5.18.2005

at the practical level

I've been reflecting some more on my time here, especially the mistakes I've made and how I might act differently if I could do it again (in Champaign, for instance). One thing I recognize is that here I initially focused on theology/beliefs rather than practical issues. That was a mistake. I mean, I think I did correctly identify theological differences and recognize the sources of some of the problems here (like what I posted as "parting thoughts" a few days ago), but it didn't work too well to try to directly address and change the underlying beliefs. They were too deep-seated and too fundamental. Lately, I've been addressing specific behaviors instead, and this seems to be more promising.
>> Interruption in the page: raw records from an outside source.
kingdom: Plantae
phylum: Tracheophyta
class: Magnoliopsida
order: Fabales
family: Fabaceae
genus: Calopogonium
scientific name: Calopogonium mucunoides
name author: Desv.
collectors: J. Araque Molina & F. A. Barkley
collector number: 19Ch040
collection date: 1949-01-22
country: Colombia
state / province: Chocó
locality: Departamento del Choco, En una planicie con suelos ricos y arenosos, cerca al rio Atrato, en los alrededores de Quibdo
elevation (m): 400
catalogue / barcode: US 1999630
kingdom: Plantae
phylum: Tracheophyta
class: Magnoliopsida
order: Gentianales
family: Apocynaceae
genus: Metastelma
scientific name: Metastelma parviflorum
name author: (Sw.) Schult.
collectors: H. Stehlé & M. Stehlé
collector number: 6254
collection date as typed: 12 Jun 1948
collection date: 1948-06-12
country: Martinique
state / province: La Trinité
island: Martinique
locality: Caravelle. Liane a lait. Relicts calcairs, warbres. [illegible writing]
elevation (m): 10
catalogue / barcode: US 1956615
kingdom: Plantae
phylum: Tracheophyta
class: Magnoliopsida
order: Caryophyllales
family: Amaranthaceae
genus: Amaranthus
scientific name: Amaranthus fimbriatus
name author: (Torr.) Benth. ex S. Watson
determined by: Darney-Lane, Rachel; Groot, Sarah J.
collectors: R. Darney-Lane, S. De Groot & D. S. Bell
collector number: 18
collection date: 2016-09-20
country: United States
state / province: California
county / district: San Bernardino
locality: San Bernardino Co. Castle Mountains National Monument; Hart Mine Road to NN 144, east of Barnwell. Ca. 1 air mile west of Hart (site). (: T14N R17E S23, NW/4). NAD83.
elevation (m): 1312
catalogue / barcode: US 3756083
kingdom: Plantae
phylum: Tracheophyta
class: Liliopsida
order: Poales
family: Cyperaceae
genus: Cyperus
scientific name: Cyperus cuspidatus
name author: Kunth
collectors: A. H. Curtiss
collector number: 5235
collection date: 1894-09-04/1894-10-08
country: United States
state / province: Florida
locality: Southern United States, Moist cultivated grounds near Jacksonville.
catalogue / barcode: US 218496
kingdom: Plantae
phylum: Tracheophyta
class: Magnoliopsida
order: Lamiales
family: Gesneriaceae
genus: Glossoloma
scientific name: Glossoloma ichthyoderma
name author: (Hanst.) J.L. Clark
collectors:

The deep-seated theology and convictions of our lives are still what I'm most interested in, because that's where the roots of our problems lie. But these usually cannot be addressed directly. Normally, they need to be addressed through the actions and choices that spring from them. Our core beliefs are what shape our actions, our practical decisions. What we really believe in is seen in what we do. And it's these actions that most impact other people; this is where we can really rub up against one another and have to struggle together. So this is the best place to test and challenge the underlying beliefs.

In other words, our beliefs and convictions best connect with (and challenge) others at the practical level, not the theoretical level.

I've thought that struggling with particular behaviors was almost futile, like treating many small symptoms when the real problem was much deeper. But these particular behaviors offer both the opportunity and also good practical examples for addressing the deeper issues. So I need to pay attention to them and use the opportunities they offer.

For example, for a long time I've disliked the rule in my household requiring everyone to be at dinner (most days) and to stay for an hour of community time. I could see how the rule evolved, to encourage interaction among the people living here. But it seemed to have become a rigid structure without much meaning anymore. We were all sitting there for an hour, but our engagement with one another was pretty superficial, sometimes just listening to a book being read. This seemed like a minor thing, so I didn't complain about it. But now I see it's a very good opportunity to challenge the tendency to fall into communal structures rather than continually engaging and struggling with one another to make community real. That's a much bigger issue and especially important in a place like this. We're going to talk some more about it tonight.